Today I know that I needed to experience education on Earth in the exact way that I did. It was painful - but I learned everything I needed to learn the way I needed to learn it. I never became the system - and the system never changed me or made me believe that what I absorb is more relevant than what I can produce myself.
These days the work that I do is work around vision. True vision - and in that vision, I am given the gifts of expansion. That vision comes from the illumination of my mind. If there is something I think I do not have, it doesn't mean that it isn’t there - it means I can’t see it yet. I was born with everything.
I wanted to make a giant series of art about the I AM consciousness. It is simple. I am. I am Georgia. I am the desert.

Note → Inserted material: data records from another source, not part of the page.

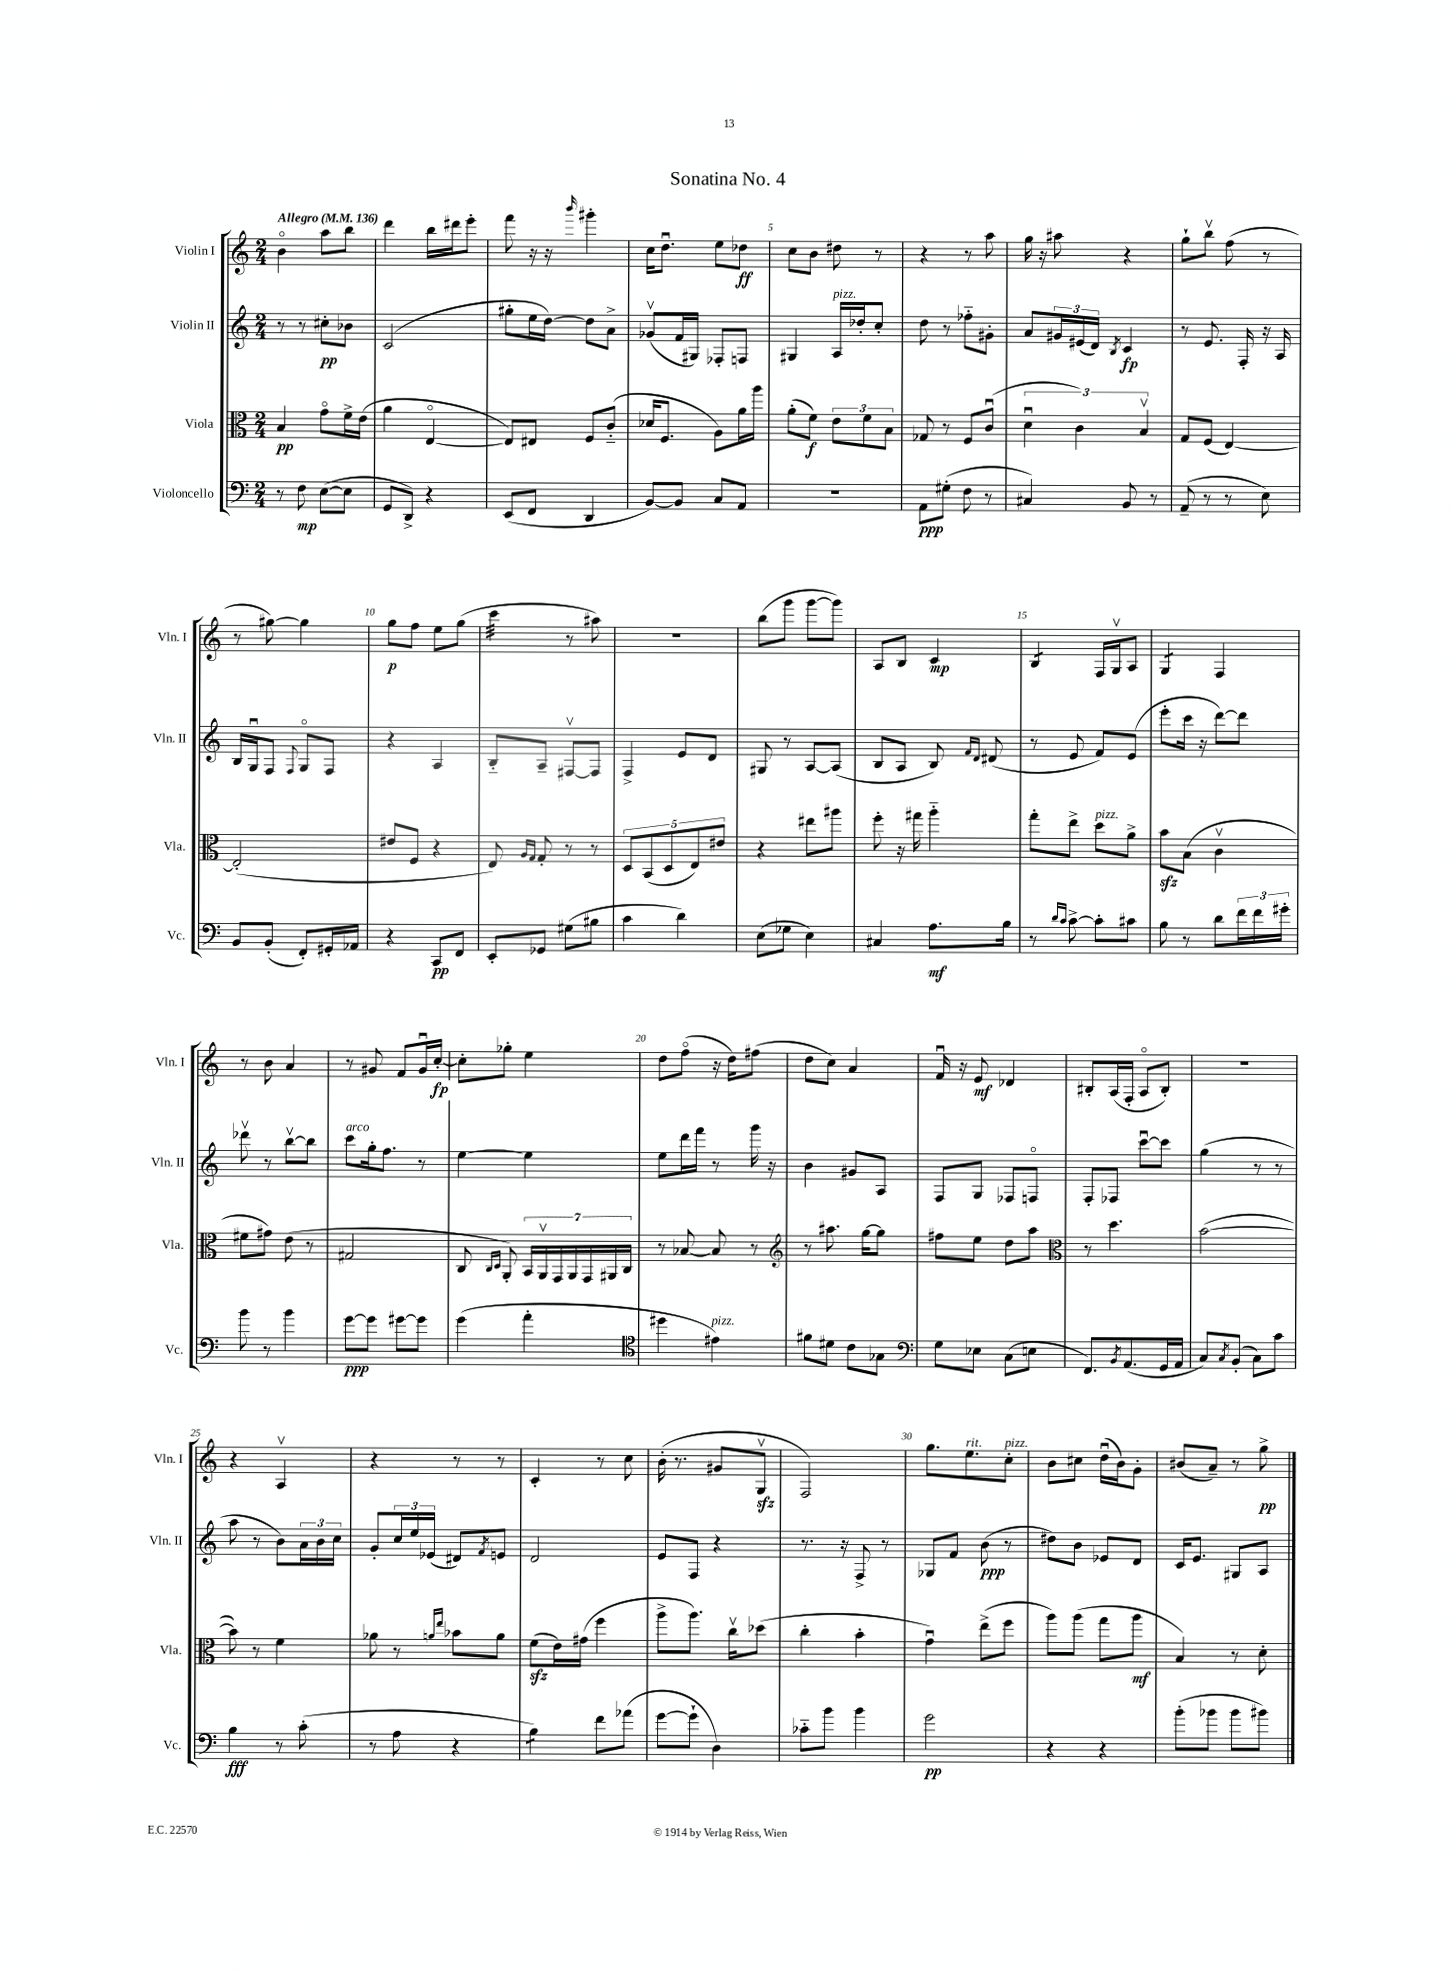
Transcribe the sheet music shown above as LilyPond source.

\header { title = "Sonatina No. 4" }
<<
\new StaffGroup <<
\new Staff = "s0" \with { instrumentName = "Violin I" shortInstrumentName = "Vln. I" } {
    \clef treble \key c \major \numericTimeSignature \time 2/4 \tempo "Allegro" 4 = 136
    b'4\flageolet a''8 b''8 |
    d'''4 b''16 dis'''16 e'''8-. |
    f'''8 r16 r16 \grace { b'''16 } gis'''4-. |
    c''16 d''8.\downbow e''8 des''8\ff |
    c''8 b'8 dis''8 r8 |
    r4 r8 a''8 |
    g''16 r16 ais''8 r4 |
    g''8-! b''8\upbow f''8( r8 |
    r8 gis''8~) gis''4 |
    g''8\p f''8 e''8 g''8( |
    c'''4:32 r8 ais''8) |
    R2 |
    b''8( g'''8 g'''8~ g'''8) |
    a8 b8 c'4\mp |
    b4:8 f16 g16\upbow a8 |
    g4:8 f4 |
    r8 b'8 a'4 |
    r8 gis'8 f'8 gis'16\downbow c''16~-.\fp |
    c''8-. ges''8-. e''4 |
    d''8 f''8\flageolet( r16 d''16) fis''8( |
    d''8 c''8) a'4 |
    f'16\downbow r16 e'8\mf des'4 |
    bis8-. a16( f16-. a8\flageolet bis8-.) |
    r2 |
    r4 a4\upbow |
    r4 r8 r8 |
    c'4-. r8 c''8 |
    b'16-.( r8. gis'8 g8\upbow\sfz |
    f2) |
    g''8. e''8.^\markup { \italic "rit." } c''8-.^\markup { \italic "pizz." } |
    b'8 cis''8 d''16\downbow( b'16) g'8-. |
    bis'8( a'8--) r8 g''8->\pp \bar "|." |
}
\new Staff = "s1" \with { instrumentName = "Violin II" shortInstrumentName = "Vln. II" } {
    \clef treble \key c \major \numericTimeSignature \time 2/4
    r8 r8 cis''8-.\pp bes'8 |
    c'2( |
    gis''8-. e''16 d''16~) d''8 a'8-> |
    ges'8\upbow( f'16 gis16) fes8-. f8 |
    gis4 a16^\markup { \italic "pizz." } des''16-. c''8-. |
    d''8 r8 fes''8-_ gis'8-. |
    a'8 \tuplet 3/2 { gis'16 eis'16( d'16) } \acciaccatura { b8 } c'4\fp |
    r8 e'8. f16-. r16 a16 |
    b16 g16\downbow f8 \appoggiatura { f8 } g8\flageolet f8 |
    r4 a4 |
    b8-_ a8-- fis8~\upbow fis8 |
    f4-> e'8 d'8 |
    gis8 r8 a8~ a8( |
    b8 a8 b8) \grace { f'16 d'16 } dis'8( |
    r8 e'8 f'8) e'8( |
    e'''8-. c'''16 r16 d'''8~) d'''8 |
    des'''8\upbow r8 b''8~\upbow b''8 |
    c'''8^\markup { \italic "arco" } g''16-. f''8. r8 |
    e''4~ e''4 |
    e''8 d'''16 f'''16 r8 g'''16 r16 |
    b'4 gis'8 a8 |
    f8 g8 fes8 f8\flageolet |
    f8-. fes8 c'''8~\downbow c'''8 |
    g''4( r8 r8 |
    a''8 r8 b'8) \tuplet 3/2 { a'16 b'16 c''16 } |
    g'8-. \tuplet 3/2 { c''16 e''16 ees'16( } dis'8) \acciaccatura { f'8 } e'8 |
    d'2 |
    e'8 f8 r4 |
    r8. r16 f8-> r8 |
    ges8 f'8 b'8\ppp( r8 |
    dis''8) b'8 ees'8 d'8 |
    c'16 e'8. gis8 a8 \bar "|." |
}
\new Staff = "s2" \with { instrumentName = "Viola" shortInstrumentName = "Vla." } {
    \clef alto \key c \major \numericTimeSignature \time 2/4
    b4\pp g'8\flageolet f'16-> e'16( |
    a'4 e4~\flageolet |
    e8) eis8 f8 c'8-_( |
    des'16 f8. a8) a'16 a''16 |
    a'8-.( f'8\f) \tuplet 3/2 { e'8 f'8 b8 } |
    ges8 r8 f8 c'8\downbow( |
    \tuplet 3/2 { d'4\downbow c'4) b4\upbow } |
    g8 f8( e4~) |
    e2-.( |
    eis'8 f8 r4 |
    e8) \grace { a16 g16 } g8-. r8 r8 |
    \tuplet 5/4 { d8 b,8( d8 e8) eis'8 } |
    r4 eis''8 ais''8 |
    f''8-. r16 gis''16 a''4-_ |
    g''8-. e''8-> d''8^\markup { \italic "pizz." } a'8-> |
    b'8\sfz b8( c'4\upbow |
    fis'8 gis'8) e'8( r8 |
    gis2 |
    c8 \grace { c16 d16 } a,8-.) \tuplet 7/4 { b,16 a,16\upbow g,16 a,16 g,16 ais,16 c16 } |
    r8 bes8~ bes8 r8 |
    \clef treble r8 ais''8. g''16~ g''8 |
    fis''8 e''8 d''8 a''8 |
    \clef alto r8 d''4. |
    b'2~( |
    b'8) r8 f'4 |
    aes'8 r8 \grace { a'16 e''16 } bes'8 a'8 |
    f'8\sfz( e'16) gis'16( f''4 |
    a''8-> a''8.) c''16\upbow des''8( |
    c''4-. b'4-. |
    g'4\downbow) e''8->( f''8 |
    a''8) a''8( g''8 a''8\mf |
    b4) r8 d'8-. \bar "|." |
}
\new Staff = "s3" \with { instrumentName = "Violoncello" shortInstrumentName = "Vc." } {
    \clef bass \key c \major \numericTimeSignature \time 2/4
    r8 f8\mp e8~( e8 |
    g,8 d,8->) r4 |
    e,8( f,8 d,4 |
    b,8~) b,8 c8 a,8 |
    R2 |
    a,8\ppp gis8-.( f8 r8 |
    cis4) b,8 r8 |
    a,8--( r8 r8 e8) |
    b,8 b,8-.( f,8-.) gis,16-. aes,16 |
    r4 c,8\pp f,8 |
    e,8-. ges,8 gis8( bis8 |
    c'4 d'4) |
    e8( ges8 e4) |
    cis4 a8.\mf b16 |
    r8 \grace { d'16 c'16 } c'8~-> c'8-. cis'8 |
    b8 r8 d'8 \tuplet 3/2 { f'16 f'16 gis'16-. } |
    b'8 r8 b'4 |
    g'8~\ppp g'8 gis'8~ gis'8 |
    g'4( a'4-. |
    \clef tenor dis''4 eis'4^\markup { \italic "pizz." }) |
    fis'8 dis'8 c'8 ges8 |
    \clef bass g8 ees8 c8( e8 |
    f,8.) \acciaccatura { b,8 } a,8.( g,16 a,16 |
    c8) \acciaccatura { c8 } b,8-.( c8) c'8 |
    b4\fff r8 c'8-.( |
    r8 a8 r4 |
    b4:8) f'8 aes'8( |
    g'8~ g'8-! d4) |
    ces'8-_ b'8 b'4 |
    g'2\pp |
    r4 r4 |
    b'8-.( bes'8 bes'8 bis'8) \bar "|." |
}
>>
>>
\layout { \context { \Score \override BarNumber.break-visibility = ##(#f #t #t) barNumberVisibility = #(every-nth-bar-number-visible 5) } }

Adam Duritz. Ms. Hyat. The cheesehead. The Art.The sixth grade. Everything.
I am expanding. The colors get brighter. The mental and physical click/ urge to create large, vibrant, sparkly pieces of work that reflect the experience of learning what I am feels like an addiction. My art is expanding. My vision for that expansion is illuminated by my mind. The experience has always been here - it is the feeling that I felt when I saw that painting up on the projector in 1995. But the ability - to take my own experiences and filter them back out into the world as fine art from my perspective - has taken some time.
There is a woman that I know. She is an art teacher. Her name is Jeanne. She lives in Atlanta, Georgia. Every time she speaks I find myself leaning in to listen as intently as I can. She always teaches me something, and she has a grounded way of speaking that is exceptionally vibrant and relatable to me. I was thinking about school and art, teachers, senses, assignments, grades a lot as I painted this canvas. I feel like she is the wonderful art teacher that 12 going on 13 year old me needed - and today as an adult I see her out there in the world making a difference. I was putting all of those dots together as I created this painting.
Before my eyes, over time the flower appeared in the painting. The colors were so vibrant and grounded that I could taste the color. I stared at this canvas like it was 1995 and I was seeing Oriental Poppy (red poppy) up on a projector for the first time. I told the painting I would call her Georgia. She told me back that she would like that very much.
Sometimes there is a moment when a painting reveals her name to me. It’s like getting kicked in the stomach but in the best way. Georgia is the very first of this large-format 10 painting series of art where I stretch, fill up the room, fill up the canvas - and respect what I have become - and who I have always been even when I was walking it out and didn’t know yet. This is the series where I walk through this life and create this art consciously. My whole life I have tried to be smaller, accommodate everyone, dress the part, and shut my mouth. And I’m done with that. I am ready to be present, and brightly.
Like the rest of my art - this painting was inside of me when I was born. I simply had to develop the vision to see it so that the ability to create her could come. Part of that vision was in growing up not fitting into an education system and only learning what I was not.
Today - no matter what it is - I know that I am. All I want I already have and that is everything I need. I always thought I didn’t learn anything in school but I did learn the taste of the unmistakable vibrancy of a great piece of art. Eventually, later on, I also learned how to recreate that vibrancy and life force. Larger than life but still fitting within the frame.